* **Work instruction**: Count the lines below containing "casing". Number only.

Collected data

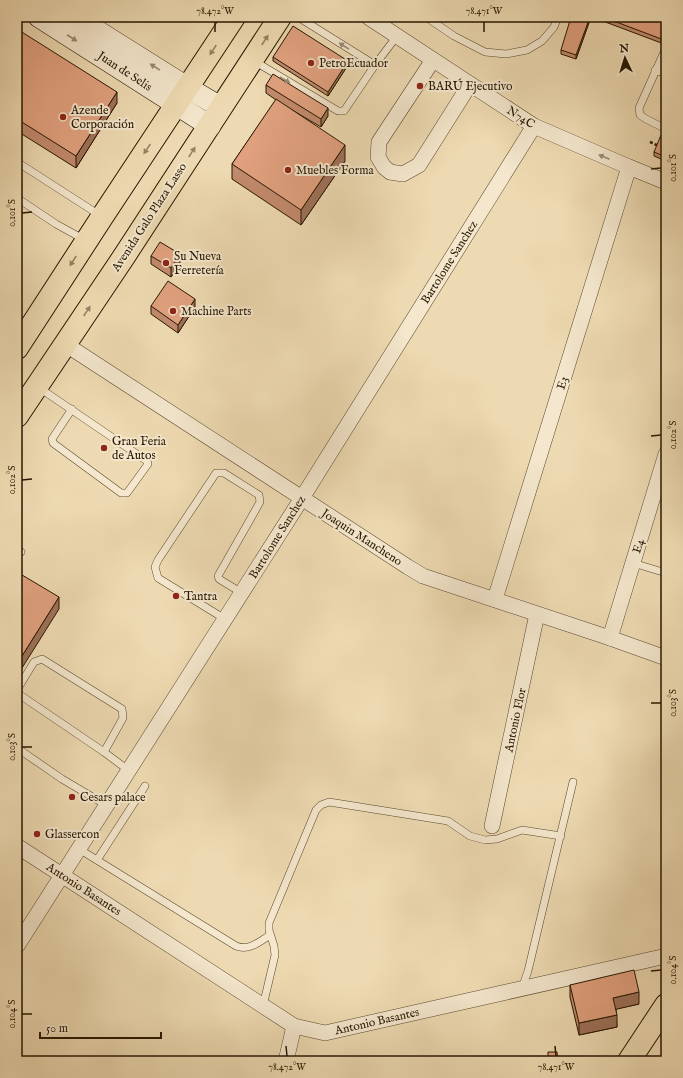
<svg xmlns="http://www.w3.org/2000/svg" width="683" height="1078" font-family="'IM FELL English',serif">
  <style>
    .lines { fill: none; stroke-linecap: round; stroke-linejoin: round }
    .lane-casing { stroke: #58472c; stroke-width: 8 }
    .street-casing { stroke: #58472c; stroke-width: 16 }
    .secondary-casing { stroke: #261600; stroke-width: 22 }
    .primary-casing { stroke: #261600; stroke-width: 24 }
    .path { stroke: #261600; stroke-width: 2.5; stroke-dasharray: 3 2; stroke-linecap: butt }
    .lane { stroke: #f4e7cd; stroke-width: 7 }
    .street { stroke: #f4e7cd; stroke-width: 15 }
    .secondary { stroke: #f4e7cd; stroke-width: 21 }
    .primary { stroke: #eedab2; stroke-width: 22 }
    .wall { fill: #c28a6d; stroke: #261600 }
    .shaded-wall { fill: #9e7159; stroke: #261600 }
    .building { fill: #e1a17f; stroke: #261600 }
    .oneway { fill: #978971 }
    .oneway2 { fill: #948262 }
    .ticks { fill: none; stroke: #261600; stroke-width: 1.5 }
    .poi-dot { fill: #8f2418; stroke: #f4e7cd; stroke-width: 1.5 }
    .labels { text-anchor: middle; stroke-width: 4; stroke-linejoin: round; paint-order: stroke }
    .poi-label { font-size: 12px; fill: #261600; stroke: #f4e7cd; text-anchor: start }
    .street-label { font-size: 12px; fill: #261600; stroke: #f4e7cd }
    .neatline { fill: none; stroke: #261600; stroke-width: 1.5 }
    .ticks-label { font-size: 10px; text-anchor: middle; fill: #261600 }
  </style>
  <rect width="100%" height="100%" fill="#eedab2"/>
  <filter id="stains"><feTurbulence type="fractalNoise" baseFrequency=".005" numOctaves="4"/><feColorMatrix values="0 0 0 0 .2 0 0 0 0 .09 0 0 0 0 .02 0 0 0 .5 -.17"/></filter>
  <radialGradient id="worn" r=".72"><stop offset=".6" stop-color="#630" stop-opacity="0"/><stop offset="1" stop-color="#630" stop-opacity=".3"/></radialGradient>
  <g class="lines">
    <defs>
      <g id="lane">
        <polyline points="426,17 454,36 485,52 506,54 527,50 542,41 554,27 558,17"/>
        <polyline points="666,48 639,108 640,115 646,119 666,129"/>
        <polyline points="254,61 338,111 344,111 375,65 298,17"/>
        <polyline points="375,65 397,36"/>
        <polyline points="655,70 666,74"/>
        <polyline points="17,162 101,216"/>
        <polyline points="17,198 56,224 85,240"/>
        <polyline points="38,387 147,461 148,464 127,493 121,493 53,443 52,439 72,409"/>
        <polyline points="17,549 21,552"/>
        <polyline points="633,563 666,573"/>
        <polyline points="225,619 158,578 155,567 158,560 216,473 224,473 259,495 260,502 218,576 219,579 242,593"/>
        <polyline points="17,690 34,662 42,659 122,709 123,718 104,752 128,770"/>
        <polyline points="17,693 104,752"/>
        <polyline points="17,748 62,779 106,805"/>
        <path d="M79 849 236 946C249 951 259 942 270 935"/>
        <polyline points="97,860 145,786"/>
        <polyline points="522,988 528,971 573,782"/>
        <polyline points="263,1006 275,955 274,946 269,930 269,923 316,810 321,805 329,802 448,821 470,836 485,840 497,839 522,830 561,836"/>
      </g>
      <g id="street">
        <polyline points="368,17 534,126 629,167 666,182"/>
        <polyline points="433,60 379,142 378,157 384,167 390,172 403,174 419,165 470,84"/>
        <polyline points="65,344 408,567 423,576 610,638 666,658"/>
        <polyline points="495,599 629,167"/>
        <polyline points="610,638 666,454"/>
        <polyline points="492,826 537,614"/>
        <polyline points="17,846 294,1026 325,1033 666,956"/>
        <polyline points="17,946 302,498 534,126"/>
        <polyline points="286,1061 294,1026"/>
      </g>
      <g id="secondary">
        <polyline points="39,17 210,126"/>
        <polyline points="75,17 188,88 220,107"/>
      </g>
      <g id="primary">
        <polyline points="17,348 102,217 234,17"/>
        <polyline points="17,416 125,255 280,17"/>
        <polyline points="629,1061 666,1005"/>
      </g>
    </defs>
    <use href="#lane" class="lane-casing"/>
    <use href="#street" class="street-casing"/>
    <use href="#secondary" class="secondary-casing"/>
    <use href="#primary" class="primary-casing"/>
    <g class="path">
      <polyline points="666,101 663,108 666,109"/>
      <polyline points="650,142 659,146"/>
    </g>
    <use href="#lane" class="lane"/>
    <use href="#street" class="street"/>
    <use href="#secondary" class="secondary"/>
    <use href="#primary" class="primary"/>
  </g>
  <g class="wall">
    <polygon points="591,17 576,59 561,54 561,50"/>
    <polygon points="592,17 666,17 666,38 664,44"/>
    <polygon points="17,29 117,103 76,168 17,131"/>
    <polygon points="273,57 348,65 328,96 273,61"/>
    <polygon points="266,85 328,116 321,127 292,110 345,161 301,225 232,179 232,164 276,100 266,93"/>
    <polygon points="666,136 666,161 654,156 654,152"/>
    <polygon points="151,256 180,263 171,277 151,264"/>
    <polygon points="151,306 195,307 178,333 151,314"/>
    <polygon points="570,985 639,1004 616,1009 617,1027 579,1035 570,997"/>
  </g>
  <g class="shaded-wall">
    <polygon points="590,17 591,17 576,59 576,55"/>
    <polygon points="666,34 666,38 664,44 664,40"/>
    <polygon points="348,61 348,65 328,96 328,92"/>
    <polygon points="117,92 117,103 76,168 76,156"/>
    <polygon points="328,108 328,116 321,127 321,119"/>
    <polygon points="345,145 345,161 301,225 301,210"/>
    <polygon points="180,254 180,263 171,277 171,268"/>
    <polygon points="195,299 195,307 178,333 178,325"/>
    <polygon points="59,597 59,609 17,676 17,664"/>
    <polygon points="639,992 639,1004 613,1010 613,998"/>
    <polygon points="617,1015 617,1027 579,1035 579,1023"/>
  </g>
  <g class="building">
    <polygon points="571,17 590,17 576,55 561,50"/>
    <polygon points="603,17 666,17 666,34 664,40"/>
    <polygon points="293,26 348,61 328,92 273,57"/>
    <polygon points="17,29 117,92 76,156 17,119"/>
    <polygon points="273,74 328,108 321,119 266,85"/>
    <polygon points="276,99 345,145 301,210 232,164"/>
    <polygon points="661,135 666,136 666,157 654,152"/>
    <polygon points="160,242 180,254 171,268 151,256"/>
    <polygon points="168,281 195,299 178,325 151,306"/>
    <polygon points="17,572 59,597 17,664"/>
    <polygon points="634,970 639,992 613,998 617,1015 579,1023 570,985"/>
    <polygon points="548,1052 557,1052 558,1061 548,1061"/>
  </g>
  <defs><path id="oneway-solid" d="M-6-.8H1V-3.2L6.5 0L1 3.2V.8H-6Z"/></defs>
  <g class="oneway">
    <use href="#oneway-solid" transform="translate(72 38) rotate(33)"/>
    <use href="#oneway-solid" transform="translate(344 46) rotate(-148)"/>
    <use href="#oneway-solid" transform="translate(155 67) rotate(-148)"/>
    <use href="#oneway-solid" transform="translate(285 80) rotate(31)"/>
    <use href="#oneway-solid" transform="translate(604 157) rotate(-157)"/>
  </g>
  <g class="oneway2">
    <use href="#oneway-solid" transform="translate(265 40) rotate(-57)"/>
    <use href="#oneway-solid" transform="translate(213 50) rotate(123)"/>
    <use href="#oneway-solid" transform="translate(147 149) rotate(124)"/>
    <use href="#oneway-solid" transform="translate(192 152) rotate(-57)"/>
    <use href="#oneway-solid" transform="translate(73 261) rotate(123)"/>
    <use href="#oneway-solid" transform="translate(87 311) rotate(-56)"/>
  </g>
  <path class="ticks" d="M215 22V32M484 22V32M651 169 661 168M22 213 32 212M651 436 661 435M22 480 32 479M651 703H661M22 747H32M651 971 661 970M22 1014H32M286 1046 287 1056M555 1046 556 1056"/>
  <g class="poi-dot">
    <circle cx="311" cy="63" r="4"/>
    <circle cx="420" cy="86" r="4"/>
    <circle cx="63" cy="117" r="4"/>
    <circle cx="288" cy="170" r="4"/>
    <circle cx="166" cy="263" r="4"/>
    <circle cx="173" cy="311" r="4"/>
    <circle cx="104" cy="448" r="4"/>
    <circle cx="176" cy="596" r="4"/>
    <circle cx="72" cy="797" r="4"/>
    <circle cx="37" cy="834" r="4"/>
  </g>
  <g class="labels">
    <g class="poi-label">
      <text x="319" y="67">PetroEcuador</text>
      <text x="428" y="90">BARÚ Ejecutivo</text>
      <text x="71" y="114">Azende<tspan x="71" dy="14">Corporación</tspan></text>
      <text x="296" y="174">Muebles Forma</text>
      <text x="174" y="260">Su Nueva<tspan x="174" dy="14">Ferretería</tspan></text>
      <text x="181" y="315">Machine Parts</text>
      <text x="112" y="445">Gran Feria<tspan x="112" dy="14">de Autos</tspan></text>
      <text x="184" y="600">Tantra</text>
      <text x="80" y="801">Cesars palace</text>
      <text x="45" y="838">Glassercon</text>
    </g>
    <g class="street-label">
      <text transform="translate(125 71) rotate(33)" y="4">Juan de Selis</text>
      <text transform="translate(521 117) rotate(32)" y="4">N74C</text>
      <text transform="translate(149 217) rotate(-57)" y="4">Avenida Galo Plaza Lasso</text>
      <text transform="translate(449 262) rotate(-58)" y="4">Bartolome Sanchez</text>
      <text transform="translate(562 383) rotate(-73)" y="4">E3</text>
      <text transform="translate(277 537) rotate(-58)" y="4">Bartolome Sanchez</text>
      <text transform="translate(362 537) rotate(33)" y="4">Joaquin Mancheno</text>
      <text transform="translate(638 546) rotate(-73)" y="4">E4</text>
      <text transform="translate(515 720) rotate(-78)" y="4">Antonio Flor</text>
      <text transform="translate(84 889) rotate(33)" y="4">Antonio Basantes</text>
      <text transform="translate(377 1021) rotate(-13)" y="4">Antonio Basantes</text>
    </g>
  </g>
  <rect width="683" height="1078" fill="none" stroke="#eedab2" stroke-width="44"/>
  <g transform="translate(625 58) rotate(356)" stroke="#f4e7cd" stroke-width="3" paint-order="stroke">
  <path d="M0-3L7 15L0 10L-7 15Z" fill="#261600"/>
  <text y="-6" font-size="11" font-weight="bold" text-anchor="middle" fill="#261600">N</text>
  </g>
  <path d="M40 1032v6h121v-6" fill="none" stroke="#261600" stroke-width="2"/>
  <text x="46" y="1032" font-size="12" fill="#261600" stroke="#f4e7cd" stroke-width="3" paint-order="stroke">50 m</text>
  <rect x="22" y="22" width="639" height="1034" class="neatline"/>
  <g class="ticks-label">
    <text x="215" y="14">78.472°W</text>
    <text x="484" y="14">78.471°W</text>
    <text transform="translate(672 168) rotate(-90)" y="4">0.101°S</text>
    <text transform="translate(11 213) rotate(-90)" y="4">0.101°S</text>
    <text transform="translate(672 435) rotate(-90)" y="4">0.102°S</text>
    <text transform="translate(11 480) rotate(-90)" y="4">0.102°S</text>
    <text transform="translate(672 703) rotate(-90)" y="4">0.103°S</text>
    <text transform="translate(11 747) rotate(-90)" y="4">0.103°S</text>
    <text transform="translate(672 970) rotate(-90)" y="4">0.104°S</text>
    <text transform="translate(11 1014) rotate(-90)" y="4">0.104°S</text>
    <text x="287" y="1070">78.472°W</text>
    <text x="556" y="1070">78.471°W</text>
  </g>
  <rect width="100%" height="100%" filter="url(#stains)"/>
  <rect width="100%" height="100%" fill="url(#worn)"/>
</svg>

* **Solution to this problem**: 8